My Favourite Salad Dressing

¼ cup olive oil

1½ tbsp aged balsamic vinegar

½ tsp mustard powder

½ tsp raw honey

1 small clove garlic, finely chopped

1 tbsp fresh dill or chive, chopped

1 tbsp Mediterranean yogurt

Sea salt and pepper to taste

Mix all the ingredients together in a  jar with a lid. Shake  to mix well. Alternatively, place all the ingredients in a measuring cup and and whisk until well mixed. Cover and store in the refrigerator for up to three days if not using right away.

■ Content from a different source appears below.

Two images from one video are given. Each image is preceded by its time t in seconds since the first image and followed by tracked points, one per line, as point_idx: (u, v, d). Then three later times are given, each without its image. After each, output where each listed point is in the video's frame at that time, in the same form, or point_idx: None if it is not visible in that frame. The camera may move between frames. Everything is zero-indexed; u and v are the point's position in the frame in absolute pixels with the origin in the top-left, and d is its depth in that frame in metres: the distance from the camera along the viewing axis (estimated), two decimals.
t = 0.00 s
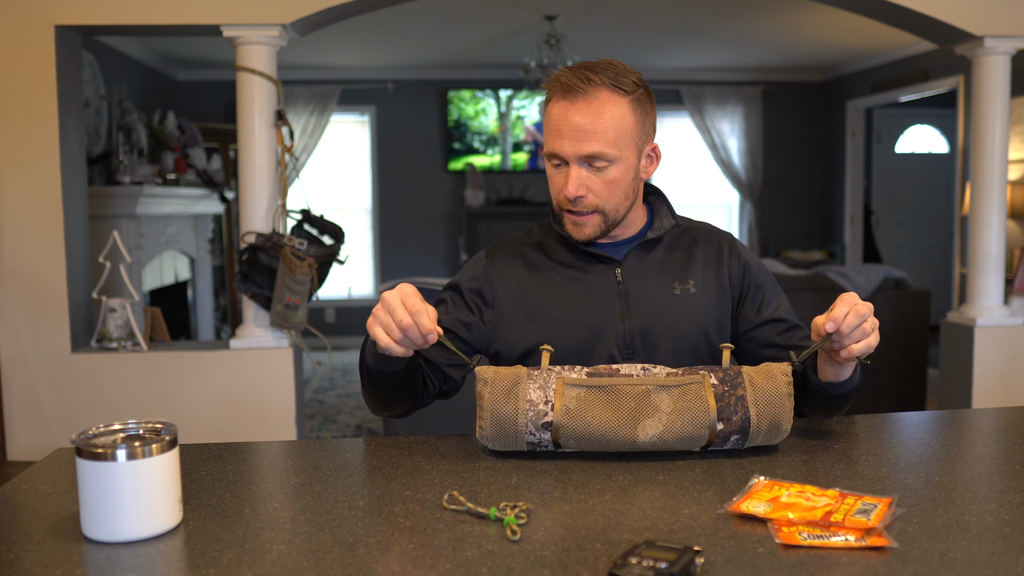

  1. http://www.internationaloliveoil.org/estaticos/view/95-olive-oil-and-the-digestive-system
  2. Vinegar Improves Insulin Sensitivity to a High-Carbohydrate Meal in Subjects with Insulin Resistance or Type 2 Diabetes, Johnston CS, Kim CM, Buller AJ, Diabetes Care. 2004 Jan;27(1):281-2.
  3. Vinegar Decreases Allergenic Response in Lentil and Egg Food Allergy, Armentia, A.; Dueñas-Laita, A.; Pineda, F.; Herrero, M.; Martín, B.; Allergol Immunopathol (Madr). 2010; 38:74
  4. From Balsamic to Healthy: Traditional Balsamic Vinegar Melanoidins Inhibit Lipid Peroxidation During Simulated Gastric Digestion of Meat, Elena Verzelloni et al, Food and chemical toxicology: an international journal published for the British Industrial Biological Research Association, 01/2010











Place all the ingredients in a jar with a lid and shake. Or use a measuring cup and whisk the ingredients together. Salad dressing can be made ahead and will keep for 3 days in the refrigerator. If making ahead do not add fresh herbs until just before using. Dried herbs can be used and added to the dressing ahead of time with the rest of the ingredients.